Ukrainian mayor digs up bodies of WWII Soviet troops for ‘trade' (PHOTOS)
Following a Western-backed coup in 2014, Kiev launched a policy of 'decommunization,' erasing Soviet-era heritage – while glorifying those who opposed Russia for any reason, including nationalist militias who collaborated with Nazi Germany and committed atrocities during WWII.
'The Hill of Glory from the Soviet occupation period in Lviv no longer exists,' Sadoviy wrote on Telegram on Wednesday, claiming that the final 355 sets of remains were exhumed with all due 'respect to memory.'
'We are ready to trade all these remains for Ukrainian defenders,' he said, adding that various excavated artifacts would be transferred to the 'Territory of Terror' museum.
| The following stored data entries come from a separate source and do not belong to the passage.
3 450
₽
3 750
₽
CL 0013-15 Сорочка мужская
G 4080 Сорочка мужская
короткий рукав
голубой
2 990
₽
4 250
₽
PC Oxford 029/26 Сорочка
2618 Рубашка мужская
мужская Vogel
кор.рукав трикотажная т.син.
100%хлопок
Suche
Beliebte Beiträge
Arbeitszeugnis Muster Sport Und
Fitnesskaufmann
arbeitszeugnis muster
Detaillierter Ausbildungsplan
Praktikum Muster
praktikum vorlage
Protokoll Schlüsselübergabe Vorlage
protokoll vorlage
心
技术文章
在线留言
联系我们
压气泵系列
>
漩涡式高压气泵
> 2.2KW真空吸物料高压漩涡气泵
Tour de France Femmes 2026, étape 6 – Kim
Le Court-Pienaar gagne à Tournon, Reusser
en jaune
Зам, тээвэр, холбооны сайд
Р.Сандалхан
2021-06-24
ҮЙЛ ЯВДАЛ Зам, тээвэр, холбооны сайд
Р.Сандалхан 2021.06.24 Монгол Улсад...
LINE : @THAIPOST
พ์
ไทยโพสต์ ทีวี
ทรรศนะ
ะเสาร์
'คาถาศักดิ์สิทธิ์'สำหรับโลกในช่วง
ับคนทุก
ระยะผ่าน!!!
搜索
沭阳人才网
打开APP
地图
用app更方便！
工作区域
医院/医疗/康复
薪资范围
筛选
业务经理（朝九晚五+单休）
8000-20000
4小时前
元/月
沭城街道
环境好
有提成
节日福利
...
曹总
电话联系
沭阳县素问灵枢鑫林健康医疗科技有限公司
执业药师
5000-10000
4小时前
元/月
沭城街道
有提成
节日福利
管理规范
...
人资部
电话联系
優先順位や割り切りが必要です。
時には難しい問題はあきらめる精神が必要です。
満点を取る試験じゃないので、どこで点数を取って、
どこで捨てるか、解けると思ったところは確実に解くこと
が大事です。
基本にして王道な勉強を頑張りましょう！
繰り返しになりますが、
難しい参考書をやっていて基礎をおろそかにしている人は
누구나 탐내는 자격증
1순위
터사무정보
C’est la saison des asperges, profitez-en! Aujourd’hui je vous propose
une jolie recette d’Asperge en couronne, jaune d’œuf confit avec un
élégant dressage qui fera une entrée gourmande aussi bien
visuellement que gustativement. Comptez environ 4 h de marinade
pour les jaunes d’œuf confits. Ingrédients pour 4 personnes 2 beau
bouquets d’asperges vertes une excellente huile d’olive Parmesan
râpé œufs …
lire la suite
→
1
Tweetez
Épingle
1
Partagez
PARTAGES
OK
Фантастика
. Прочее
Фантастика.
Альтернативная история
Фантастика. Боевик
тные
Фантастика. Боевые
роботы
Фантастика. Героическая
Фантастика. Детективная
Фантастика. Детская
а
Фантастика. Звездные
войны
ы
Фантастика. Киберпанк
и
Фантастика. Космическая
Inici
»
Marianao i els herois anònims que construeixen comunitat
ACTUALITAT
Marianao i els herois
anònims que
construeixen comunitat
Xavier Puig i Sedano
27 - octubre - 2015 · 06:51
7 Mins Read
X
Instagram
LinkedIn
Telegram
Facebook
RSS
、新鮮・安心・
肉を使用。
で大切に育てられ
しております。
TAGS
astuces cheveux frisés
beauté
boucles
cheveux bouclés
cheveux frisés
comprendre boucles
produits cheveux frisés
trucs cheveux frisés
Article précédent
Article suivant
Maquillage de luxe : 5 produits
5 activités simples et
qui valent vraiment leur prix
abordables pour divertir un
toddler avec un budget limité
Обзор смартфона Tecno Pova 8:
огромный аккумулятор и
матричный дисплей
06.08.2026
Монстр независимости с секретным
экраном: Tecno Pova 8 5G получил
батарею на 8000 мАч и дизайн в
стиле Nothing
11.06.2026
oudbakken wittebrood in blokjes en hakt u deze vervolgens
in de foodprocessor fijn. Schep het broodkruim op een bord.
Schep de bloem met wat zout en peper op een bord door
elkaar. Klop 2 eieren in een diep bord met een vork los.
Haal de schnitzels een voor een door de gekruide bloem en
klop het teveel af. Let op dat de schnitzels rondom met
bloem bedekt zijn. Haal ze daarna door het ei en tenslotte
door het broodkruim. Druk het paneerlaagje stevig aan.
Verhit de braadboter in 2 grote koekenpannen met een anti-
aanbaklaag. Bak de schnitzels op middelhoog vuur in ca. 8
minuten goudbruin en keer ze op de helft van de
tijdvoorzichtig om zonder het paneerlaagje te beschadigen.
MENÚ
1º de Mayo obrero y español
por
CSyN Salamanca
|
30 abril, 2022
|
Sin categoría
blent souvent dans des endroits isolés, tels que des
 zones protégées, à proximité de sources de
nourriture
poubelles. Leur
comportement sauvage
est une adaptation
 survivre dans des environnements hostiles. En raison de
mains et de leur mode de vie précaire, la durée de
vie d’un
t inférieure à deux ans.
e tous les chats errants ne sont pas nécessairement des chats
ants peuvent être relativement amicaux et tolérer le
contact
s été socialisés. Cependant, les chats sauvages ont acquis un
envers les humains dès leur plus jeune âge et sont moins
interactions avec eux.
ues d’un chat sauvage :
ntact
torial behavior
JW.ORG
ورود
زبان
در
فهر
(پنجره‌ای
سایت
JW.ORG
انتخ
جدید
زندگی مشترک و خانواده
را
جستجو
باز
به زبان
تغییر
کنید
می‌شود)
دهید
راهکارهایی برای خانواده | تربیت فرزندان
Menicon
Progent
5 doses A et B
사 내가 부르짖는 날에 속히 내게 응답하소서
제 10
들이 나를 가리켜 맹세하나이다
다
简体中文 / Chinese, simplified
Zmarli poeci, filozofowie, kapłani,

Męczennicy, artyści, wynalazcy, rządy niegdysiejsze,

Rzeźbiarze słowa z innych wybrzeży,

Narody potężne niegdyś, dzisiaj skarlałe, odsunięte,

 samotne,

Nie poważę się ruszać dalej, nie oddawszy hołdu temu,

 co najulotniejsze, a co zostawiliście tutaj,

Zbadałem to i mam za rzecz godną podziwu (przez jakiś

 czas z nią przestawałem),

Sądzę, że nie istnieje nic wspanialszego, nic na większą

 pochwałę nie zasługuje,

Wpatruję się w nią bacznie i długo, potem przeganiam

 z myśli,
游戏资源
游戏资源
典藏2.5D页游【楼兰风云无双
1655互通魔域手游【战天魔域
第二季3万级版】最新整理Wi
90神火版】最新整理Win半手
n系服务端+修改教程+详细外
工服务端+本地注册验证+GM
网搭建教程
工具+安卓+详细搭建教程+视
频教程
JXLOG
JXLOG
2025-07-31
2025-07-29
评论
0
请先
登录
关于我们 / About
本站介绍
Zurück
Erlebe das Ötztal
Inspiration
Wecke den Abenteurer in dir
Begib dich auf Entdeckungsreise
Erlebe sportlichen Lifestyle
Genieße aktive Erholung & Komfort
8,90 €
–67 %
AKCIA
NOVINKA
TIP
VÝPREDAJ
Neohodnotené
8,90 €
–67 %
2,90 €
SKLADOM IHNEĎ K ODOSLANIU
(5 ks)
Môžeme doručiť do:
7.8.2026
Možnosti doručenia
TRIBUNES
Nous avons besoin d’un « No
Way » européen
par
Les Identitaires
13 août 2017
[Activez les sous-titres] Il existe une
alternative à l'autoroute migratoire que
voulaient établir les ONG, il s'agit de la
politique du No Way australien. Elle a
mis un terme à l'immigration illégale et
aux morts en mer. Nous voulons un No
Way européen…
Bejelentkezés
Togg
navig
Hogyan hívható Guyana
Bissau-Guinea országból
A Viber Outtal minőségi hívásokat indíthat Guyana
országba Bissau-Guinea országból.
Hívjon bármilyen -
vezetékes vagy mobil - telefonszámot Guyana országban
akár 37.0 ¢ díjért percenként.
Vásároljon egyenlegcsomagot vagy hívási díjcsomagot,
Sadoviy did not clarify whether the offer was serious, as he also noted that the remains would be reburied elsewhere – while mocking the fact that one of the fallen soldiers shared a surname with the Russian president.
The burial site dates back to the World War I era, when it was selected as a resting place for Russian soldiers perished in the Battle of Galicia. It was later shut down under Polish rule and completely leveled during the German occupation. After WWII, it was restored to honor thousands of Soviet troops who died liberating Lviv from the Nazis in 1944.
The unusual proposal to trade Soviet-era remains comes amid ongoing prisoner-of-war exchanges between Kiev and Moscow, agreed during two rounds of negotiations in Istanbul in recent months. In what it called a unilateral humanitarian gesture – dismissed by Kiev as 'propaganda' – Moscow repatriated over 6,000 Ukrainian remains, while receiving only 79 Russian bodies in return, according to Russia's chief negotiator, Vladimir Medinsky.
President Vladimir Putin has previously condemned the destruction of Soviet war memorials, describing those responsible as 'idiots' who only reinforce Russia's stated goal of 'de-Nazifying' Ukraine.